Sunday, 30 January 2005

gym

Precor Elliptical, 30' @ 12/20 resistance and 20/20 incline; only 3700+ strides and 400 calories, 123+ spm. So I didn't push there but I did 10' on the stairmill, 68 steps per minute. I do like that the stairmill sets a pace that you are obliged to keep up with.

Then 100 crunches on the second angle, and I did some abdominal stuff on the TotalGym at home before. And I tried that abdominal exercise where you support your weight on your back and your forearms and raise your legs and, shockingly, I could do five. I could have done more but not raising my legs as high: my measure was to see, in the mirror across the way, the soles of my sneakers cross the waist of my shorts.

things to do in denver

I bought a 5280 whose cover proclaimed 101 things you've got to do in Denver. Six of the first 10 are not in Denver: getting traffic-jammed along I-70, seeing Blues Traveler at Red Rocks (officially part of the Denver Parks System, like Winter Park ski mountain), singing "America the Beautiful" atop Pikes Peak, attending a show at Chautauqua Auditorium (in Boulder), visiting a dude ranch, and riding the Georgetown rail loop. I still haven't been to Pikes Peak.

I've done a lot of the suggestions, but not all. I haven't seen Cleo Parker Robinson Dance or eaten at the Fort. I wouldn't kayak Confluence Park (if I could) unless by personality transplant my cuticles weren't ripped up and I could seal off the seven holes in my head and boil myself in disinfectant immediately afterward and ick. I have intended to find Mork and Mindy's house since before I moved here.

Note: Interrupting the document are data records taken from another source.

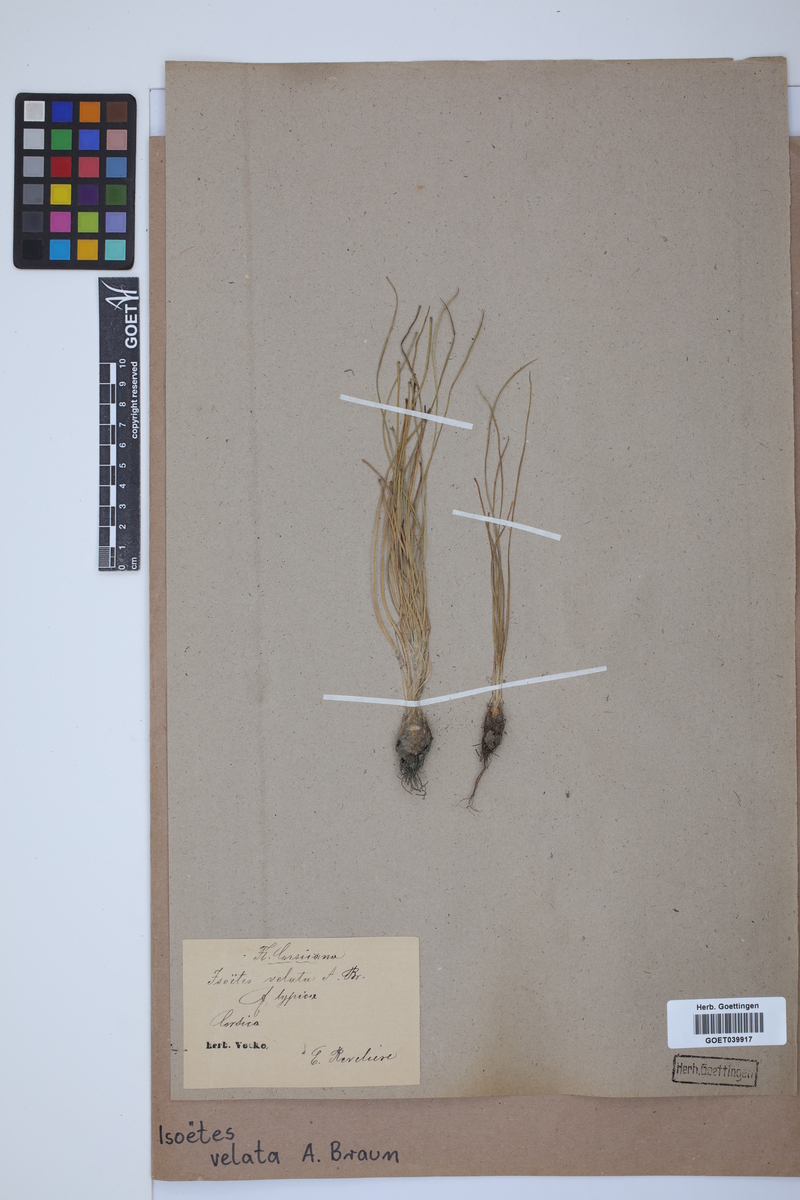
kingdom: Plantae
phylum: Tracheophyta
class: Lycopodiopsida
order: Isoetales
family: Isoetaceae
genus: Isoetes
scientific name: Isoetes longissima
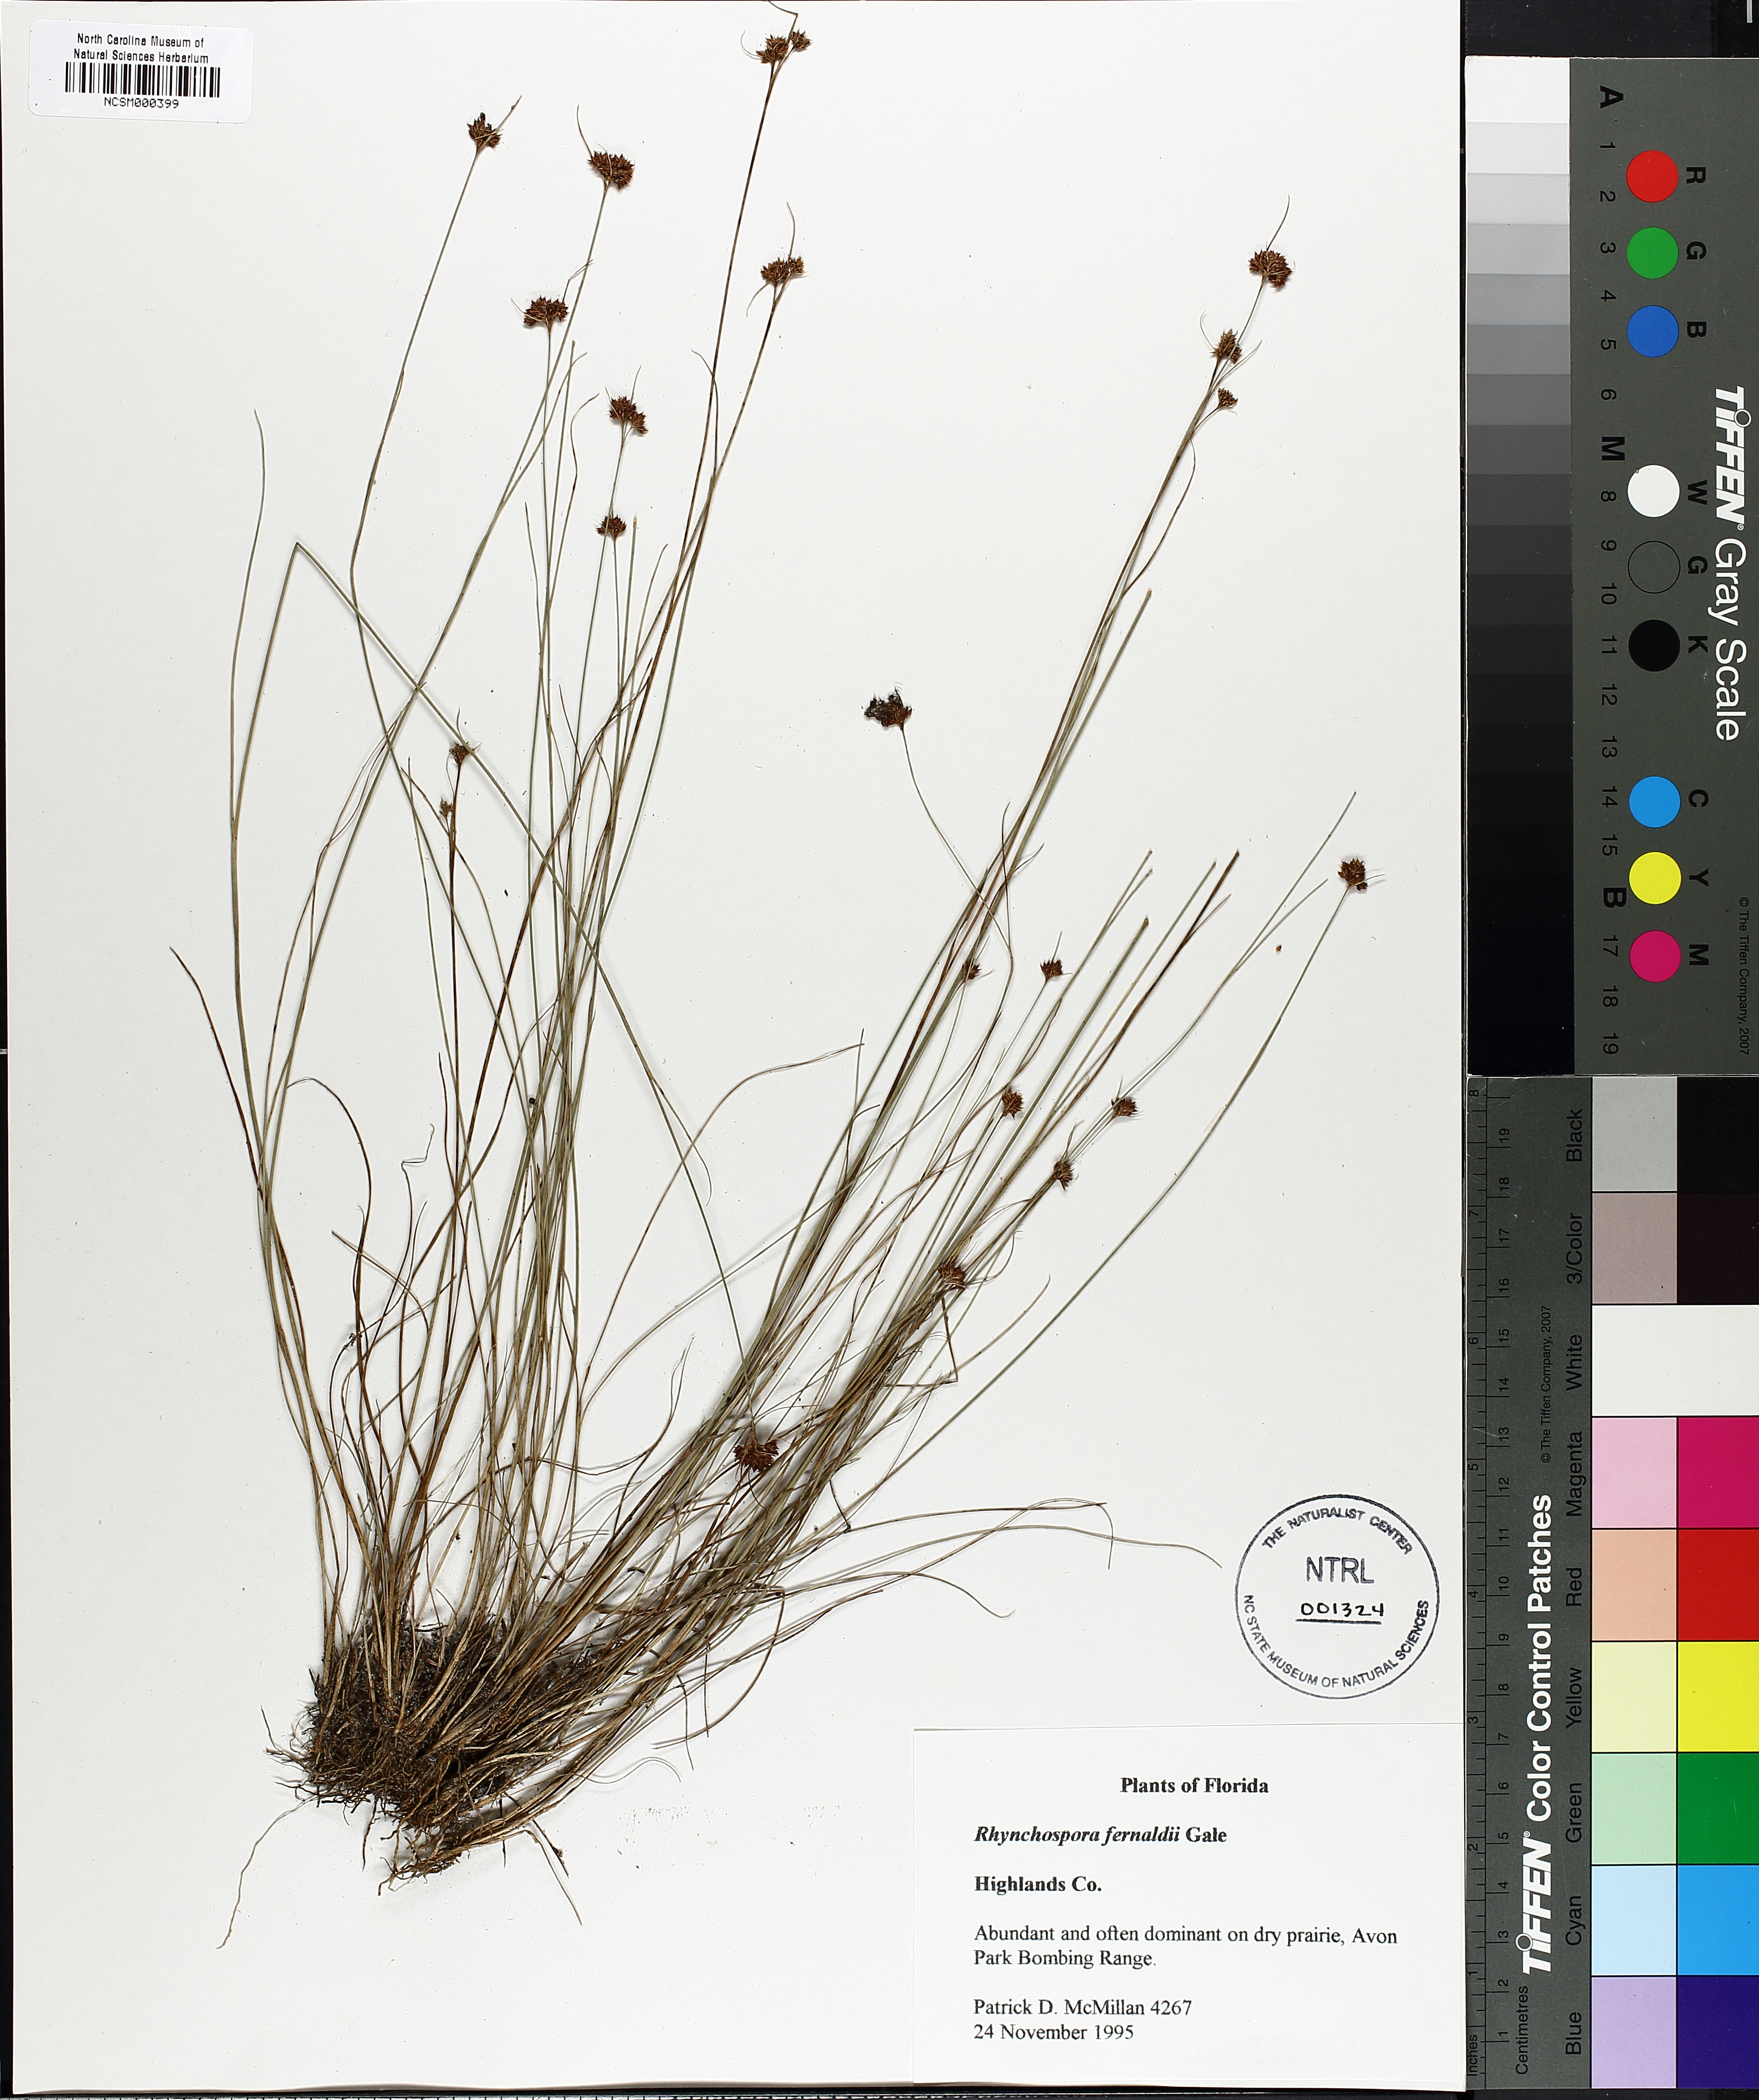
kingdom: Plantae
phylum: Tracheophyta
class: Liliopsida
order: Poales
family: Cyperaceae
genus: Rhynchospora
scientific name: Rhynchospora fernaldii
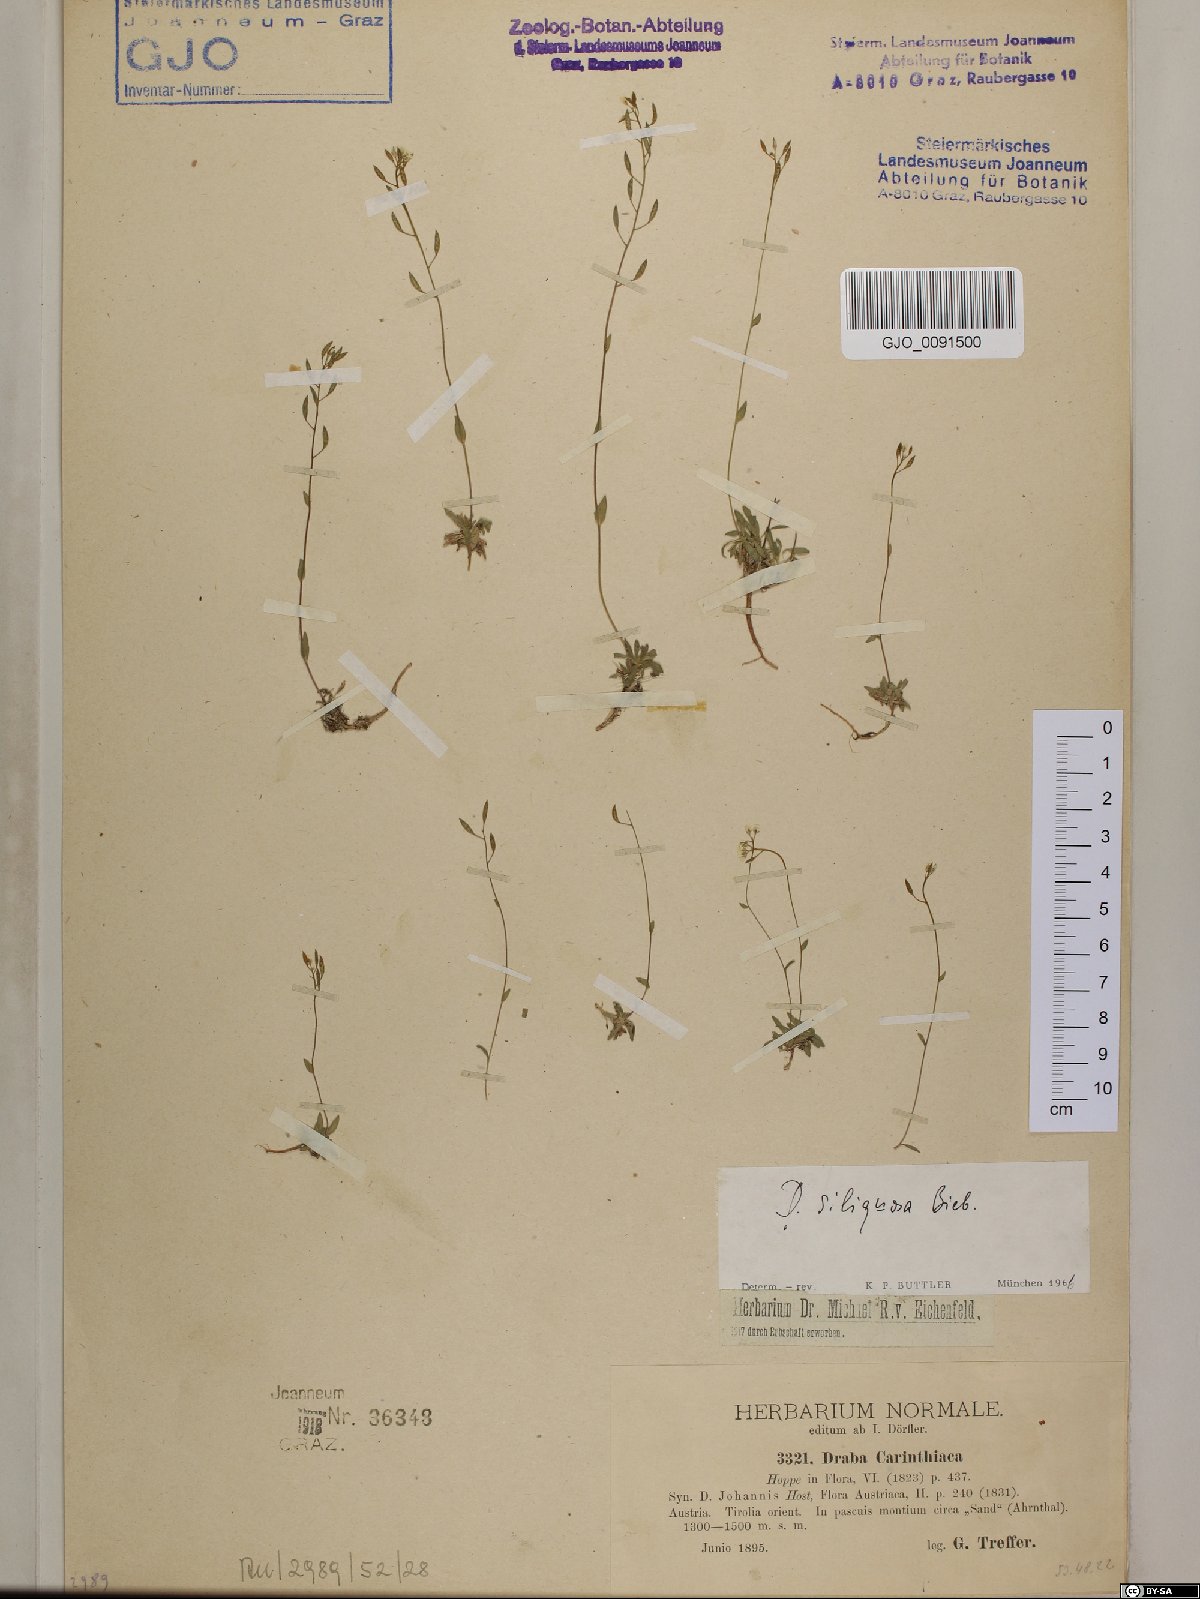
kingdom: Plantae
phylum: Tracheophyta
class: Magnoliopsida
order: Brassicales
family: Brassicaceae
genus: Draba
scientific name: Draba siliquosa
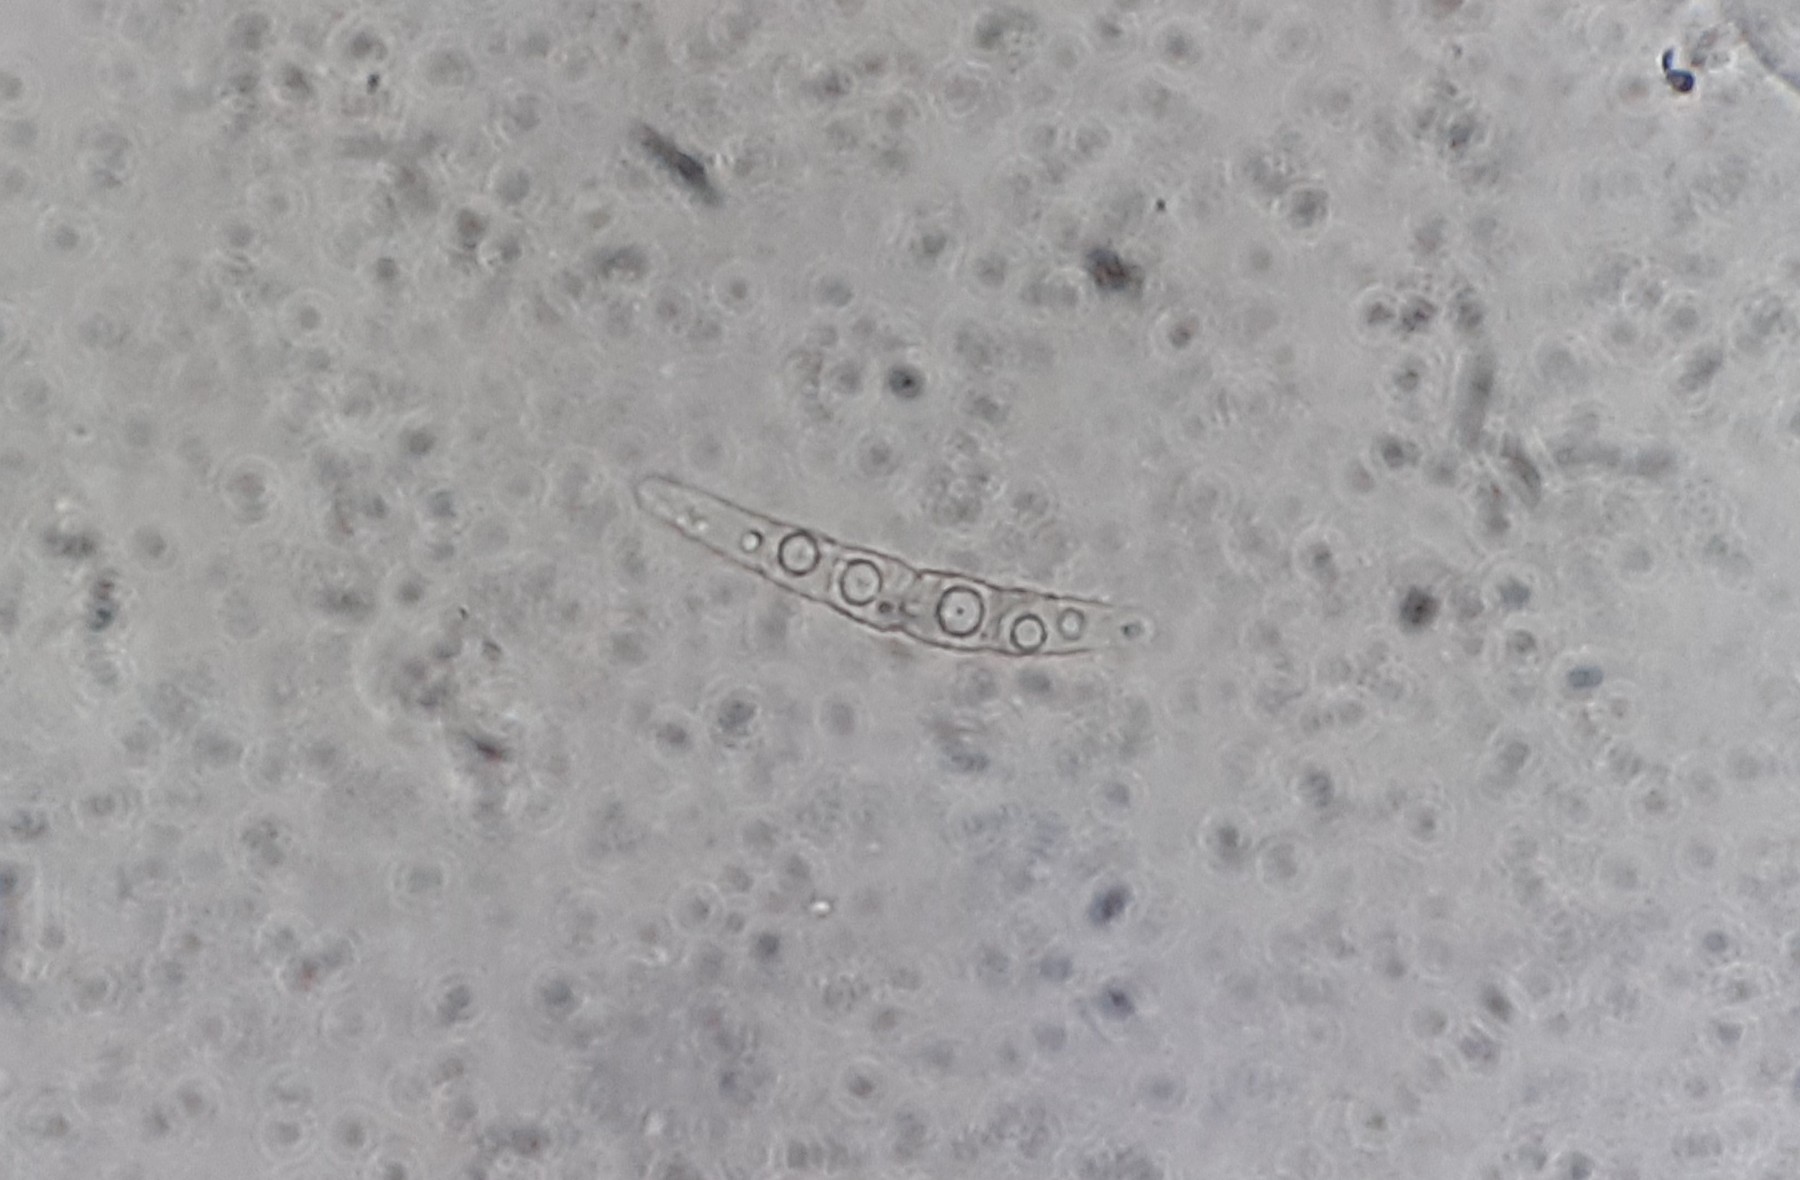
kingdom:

We are having our traditional Sunday night television gape-a-thon and something in "CBS Sunday Morning" reminded me of an omission from this list. RDC mocked my mocking so much of the list being from the Denver metro area instead of strictly obeying its own headline, but if I must accept crossing Trail Ridge Road as something to do in Denver, then the magazine should accept that it omitted something major. This week's penultimate story was narrated by Bill Geist, whom I usually fast-forward through: visiting Nederland's Dead Guy and participating in Dead Guy Days. That's an omission.